GIVEN TEXT START

2006-04-11T12:49:37+00:00

Former user Account Deleted

attached ansisql.py.diff

(original author: creiht) 2nd try

2006-04-11T22:08:58+00:00

Former user Account Deleted

attached postgres.py.2.diff

(original author: creiht) Try 2

2006-04-11T22:09:28+00:00

Former user Account Deleted

(original author: creiht) I have attached my second attempt at the solution to this problem. I ran into another case where a string needed to be quoted, and found that it was going to be easier to make a more generalized solution to the problem.

This solution defines a function called {{{_quote_string()}}}, and if an engine needs to do quotes, it overrides that function. The {{{_quote_string()}}} is then called at each point a string would need to be quoted.

There are probably also other areas that need to be quoted, and I plan on catching them once I can set up a local instance of Postgres, and I will write a set of tests for each case.

If this proves to be a performance problem I see the following possibilities for optimization:

Add an option at the table level that will turn string quoting on or off and then we can bypass it completely if it is turned off.
When a Table class is created, generate and store a quoted version of the string for each column which would then be used in place of the {{{_quote_string()}}} function.

Let me know what you think.

2006-04-11T22:20:08+00:00

Mike Bayer repo owner

changed milestone to 0.3.0

this is not bad, i might adjust _quote_string to be something more like process_identifier() or something like that.

2006-07-08T21:10:27+00:00

Mike Bayer repo owner

im going to look into adding "quote=True" to Table so that users can manually identify if they want quoting on a table identifier. id rather not have anything with quoting in by default.

2006-07-17T20:35:38+00:00

Mike Bayer repo owner

marked as critical

also note we are blocking ~~#240~~

2006-07-17T20:36:53+00:00

Former user Account Deleted

Is this patch suited to handling quoted identifiers other than those that are a legal unquoted identifier when coerced to a single case? I believe all of the identifiers in the statement below are legal SQL.

GIVEN TEXT END

• _DIRECTIONS_:
In the discussion thread above, translate this sentence into Spanish: "I ran into another case where a string needed to be quoted, and found that it was going to be easier to make a more generalized solution to the problem."

GIVEN DATA START

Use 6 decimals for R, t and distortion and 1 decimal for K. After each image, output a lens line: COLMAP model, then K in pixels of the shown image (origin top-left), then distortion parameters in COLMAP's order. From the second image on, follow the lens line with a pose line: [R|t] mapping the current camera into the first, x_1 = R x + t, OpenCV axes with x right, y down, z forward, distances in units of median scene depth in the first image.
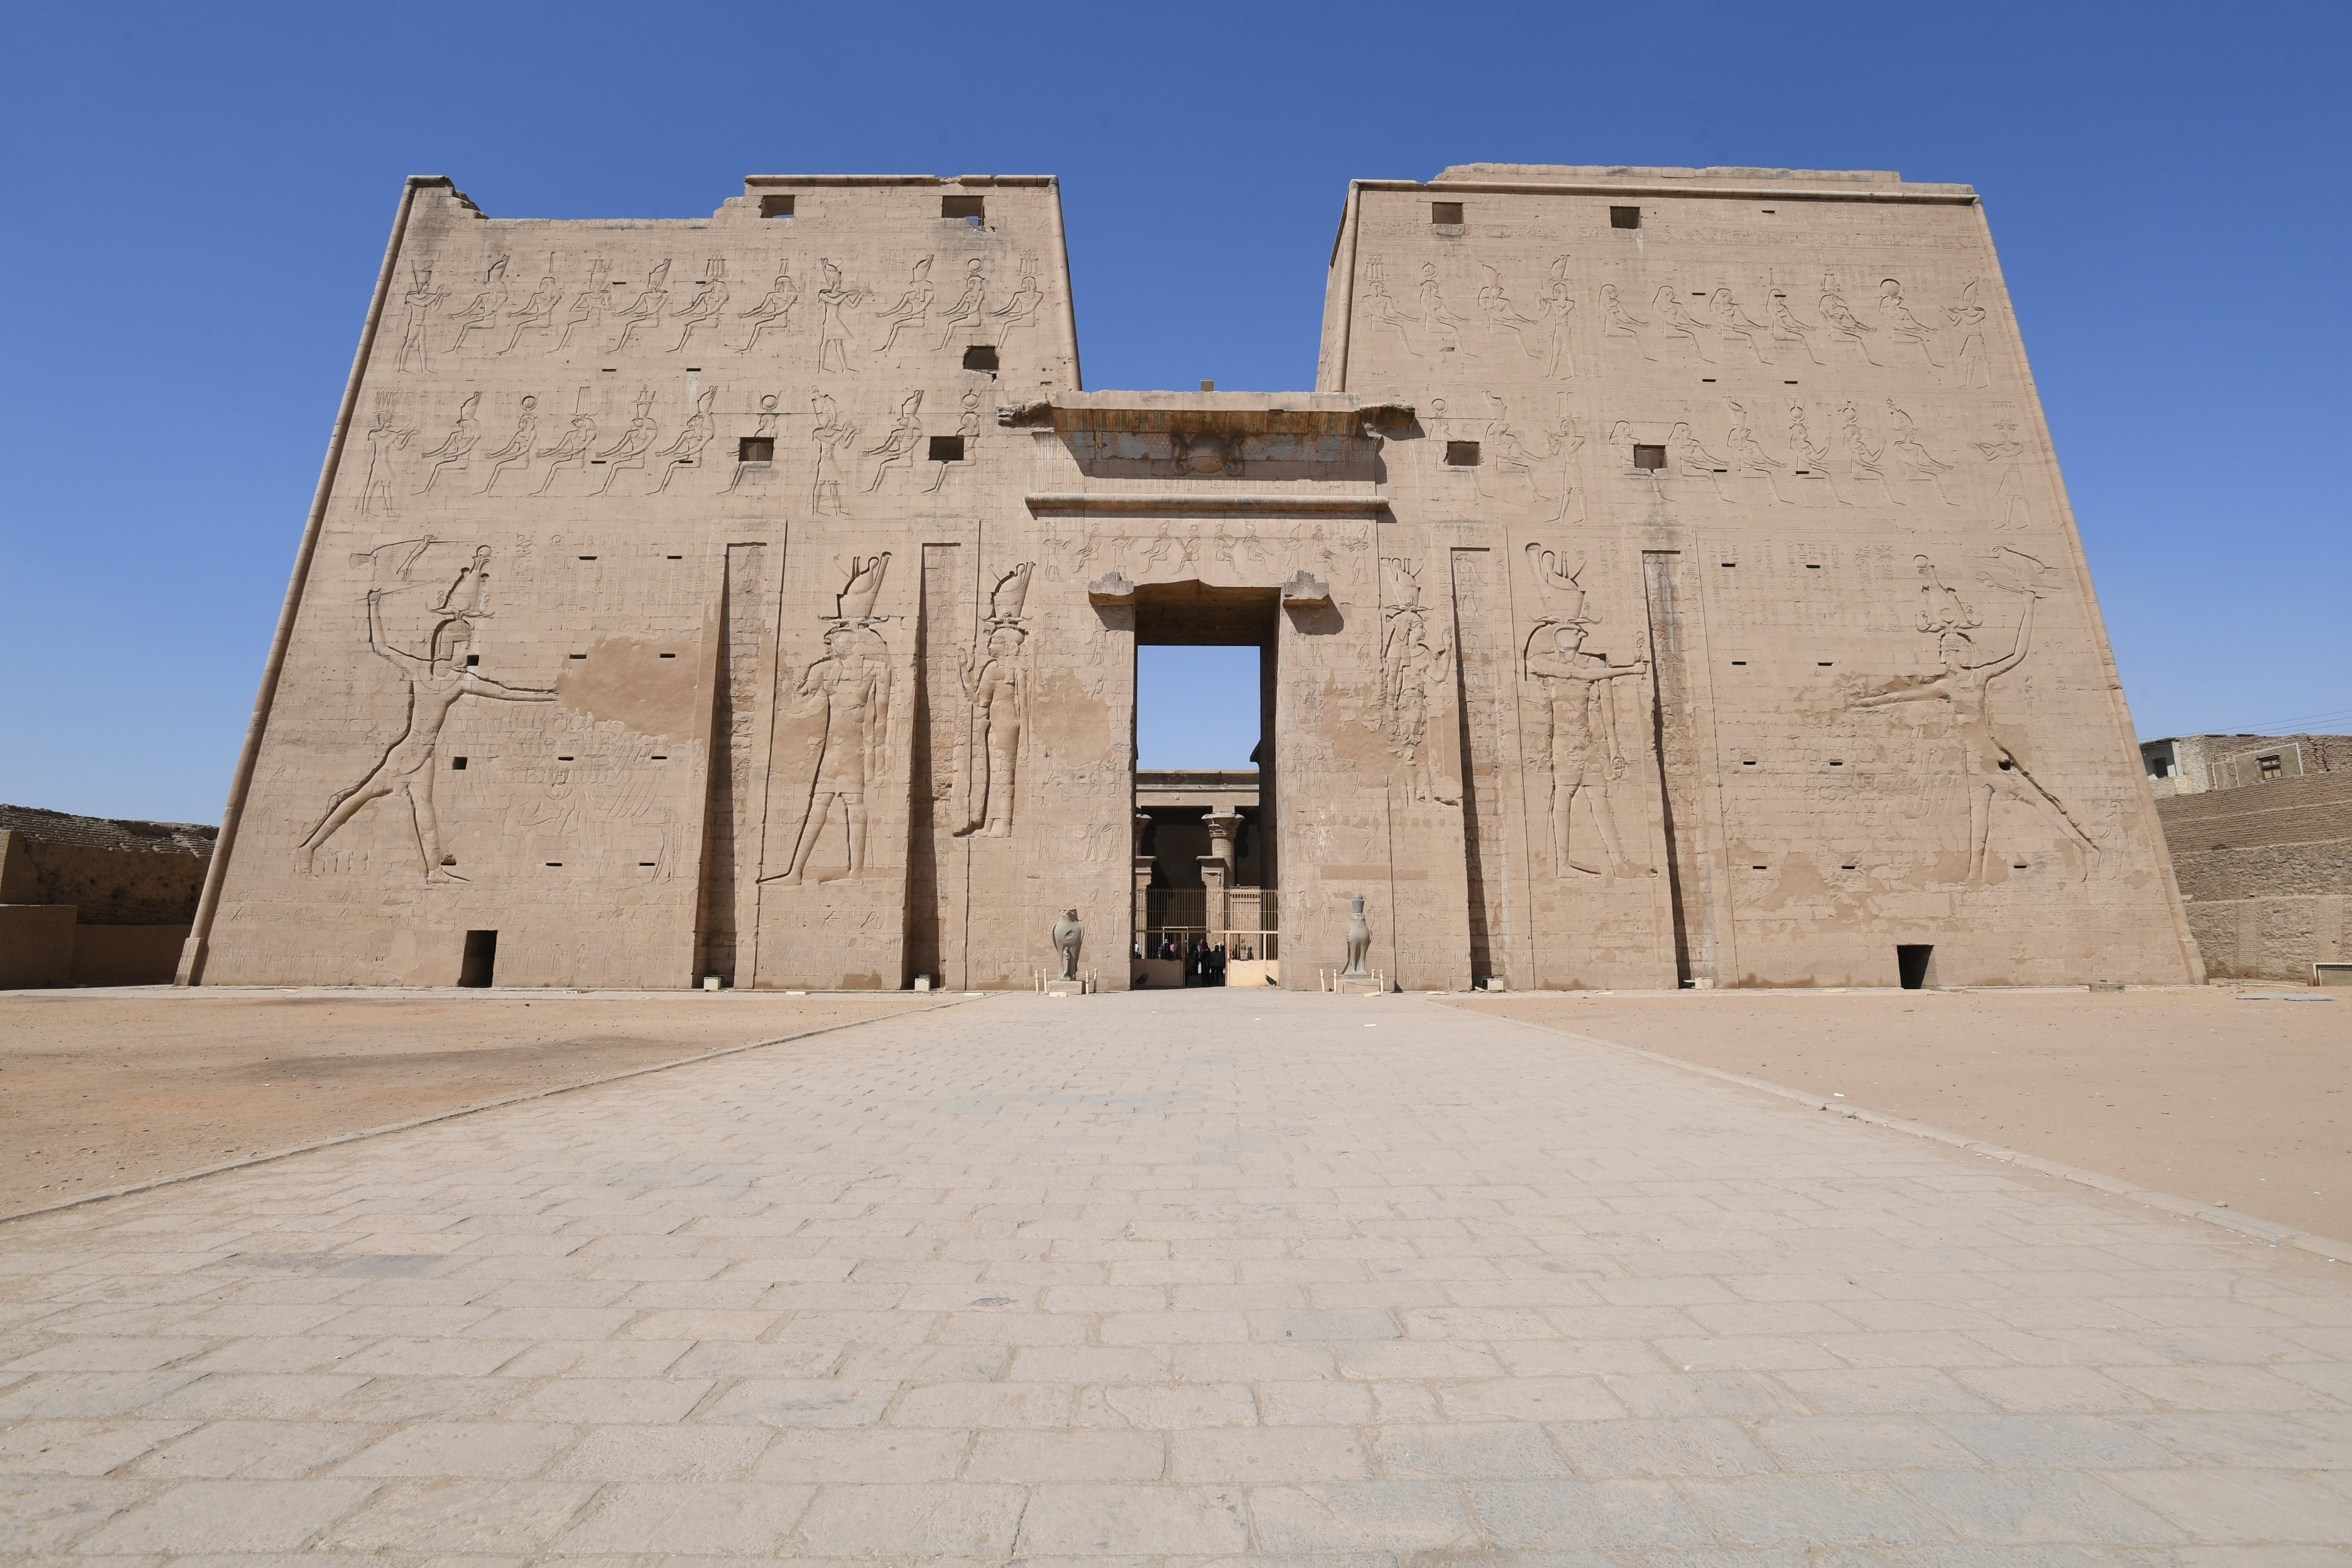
lens RADIAL K [[1257.0, 0, 1171.4], [0, 1257.0, 781.7], [0, 0, 1]] dist [-0.053651, 0.002996]
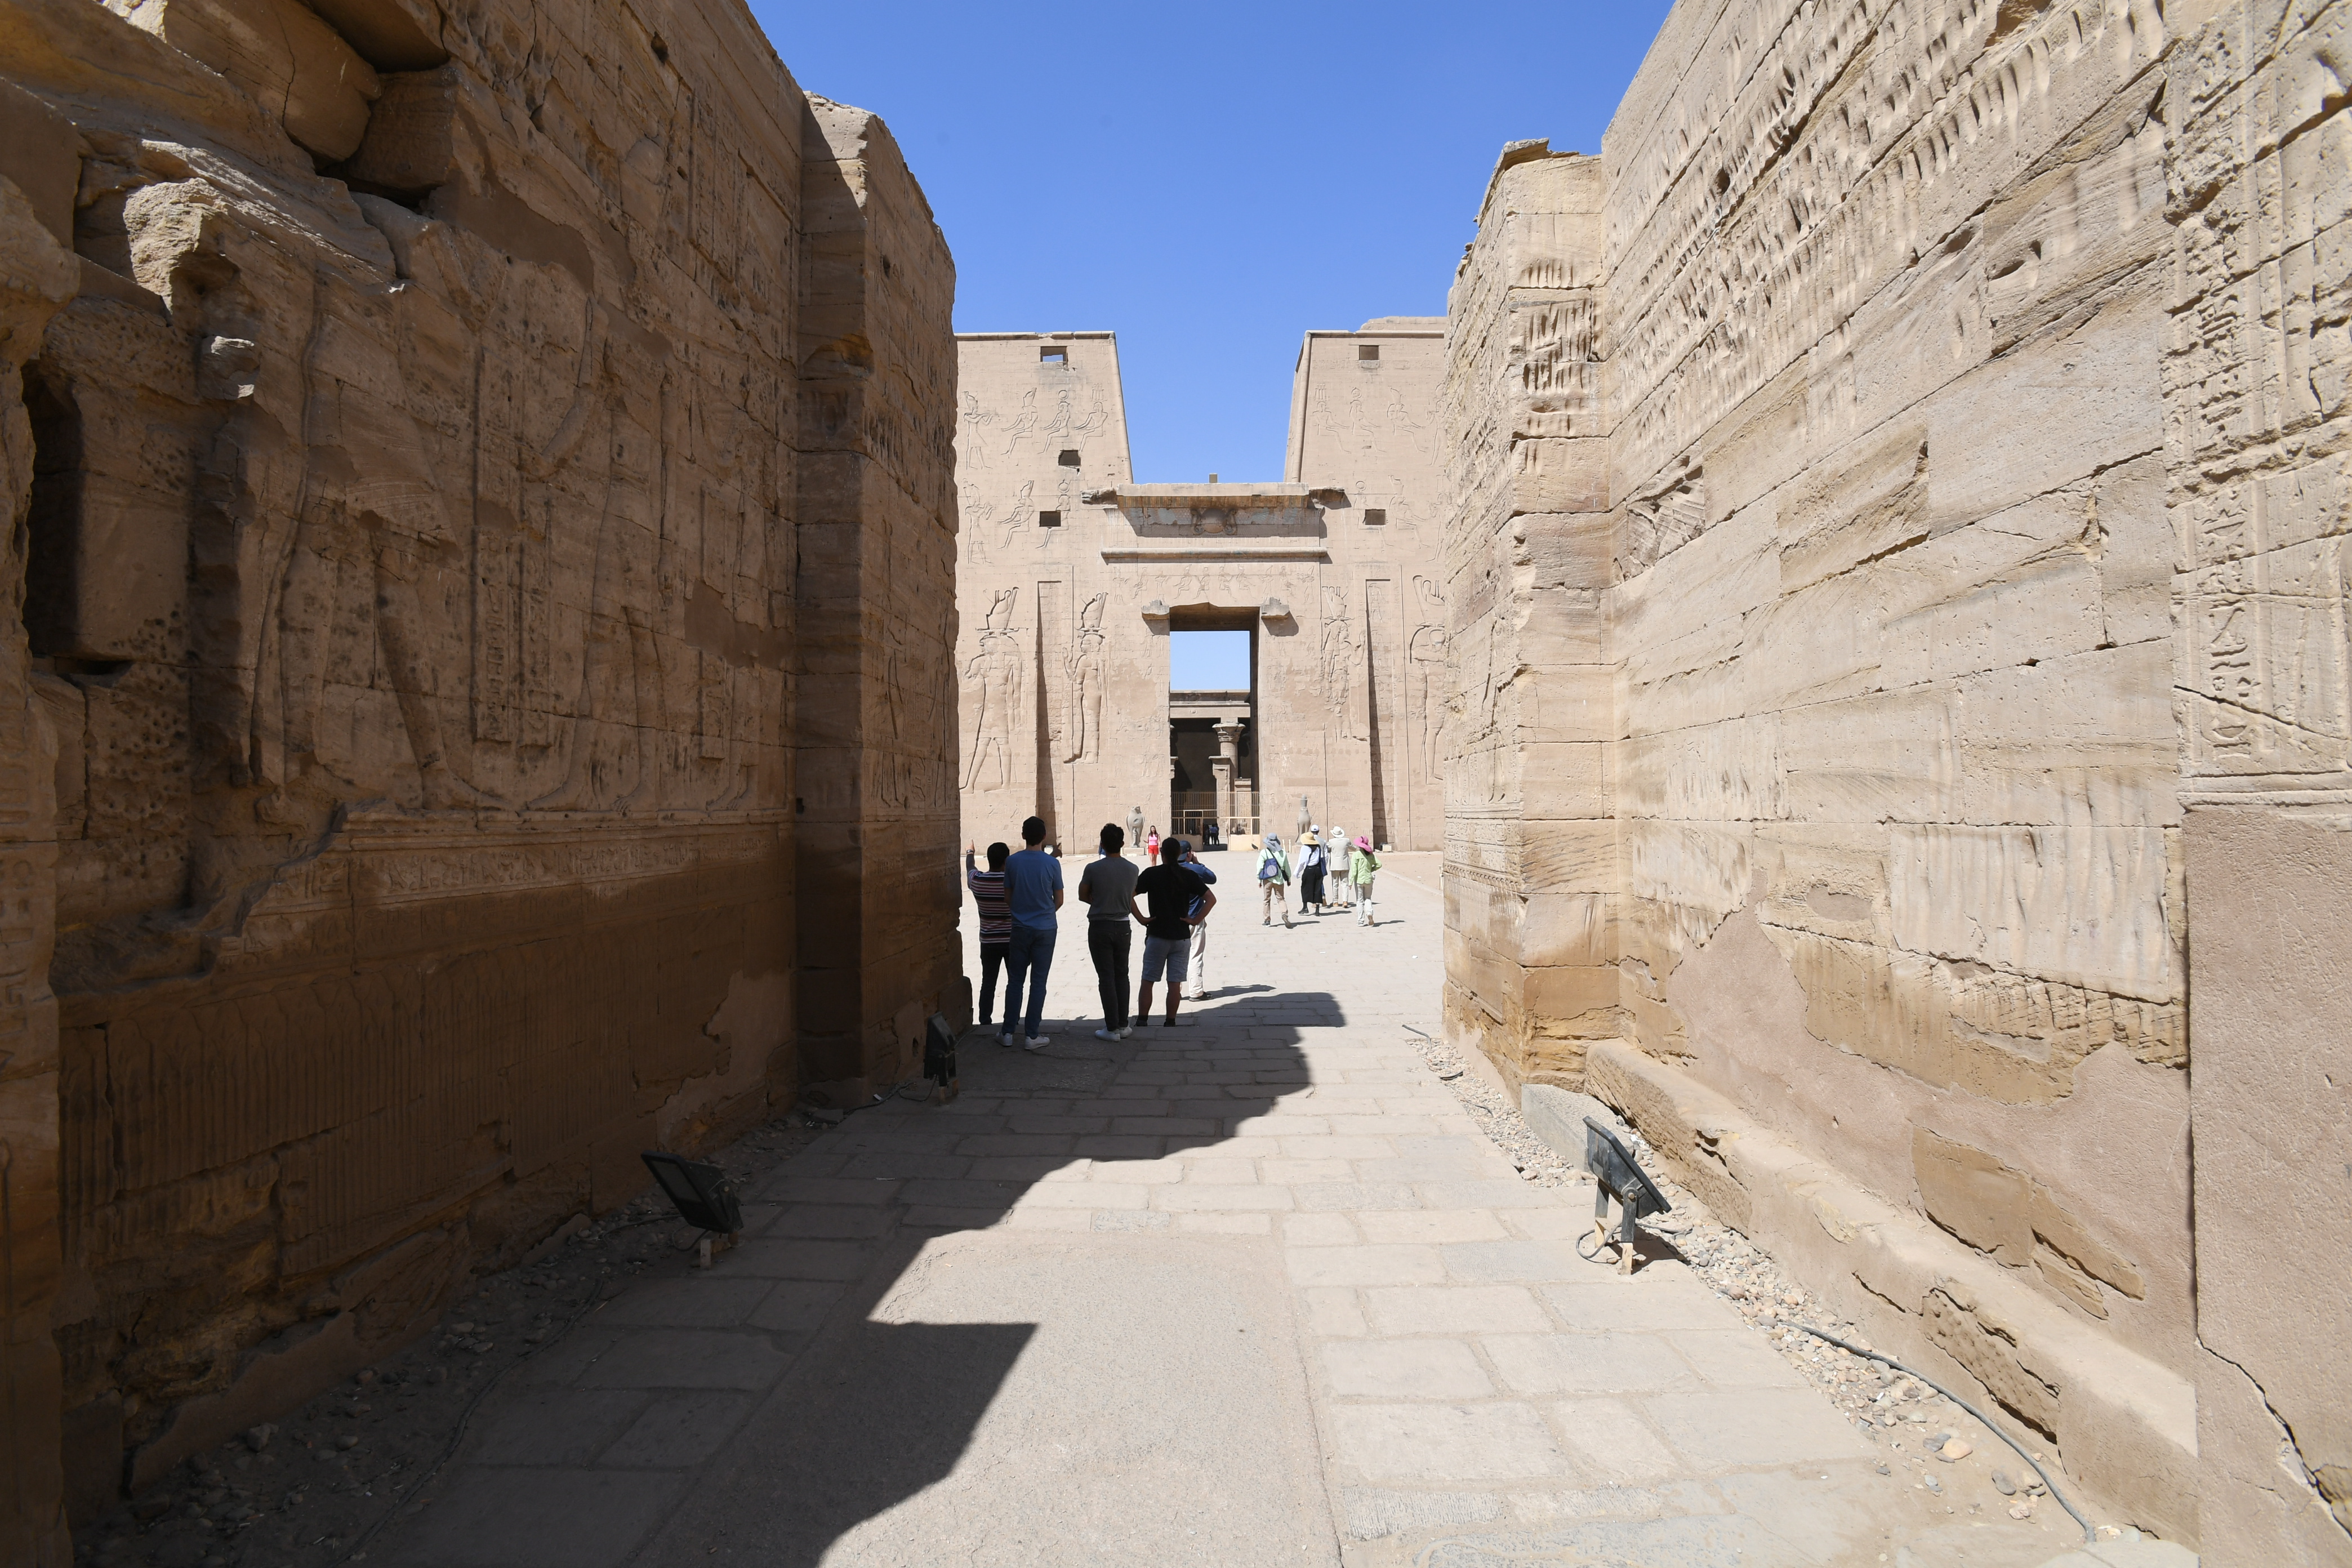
lens RADIAL K [[1120.4, 0, 1175.3], [0, 1120.4, 776.7], [0, 0, 1]] dist [-0.017925, 0.000012]
pose [[0.999884, -0.011674, -0.009813, -0.010217], [0.012502, 0.995945, 0.089093, -0.064659], [0.008733, -0.089205, 0.995975, -0.450160]]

GIVEN DATA END

• _SOLUTION TO THE PROBLEM_:
Me encontré con otro caso en el que había que poner una cadena entre comillas, y descubrí que iba a ser más fácil crear una solución más general para el problema.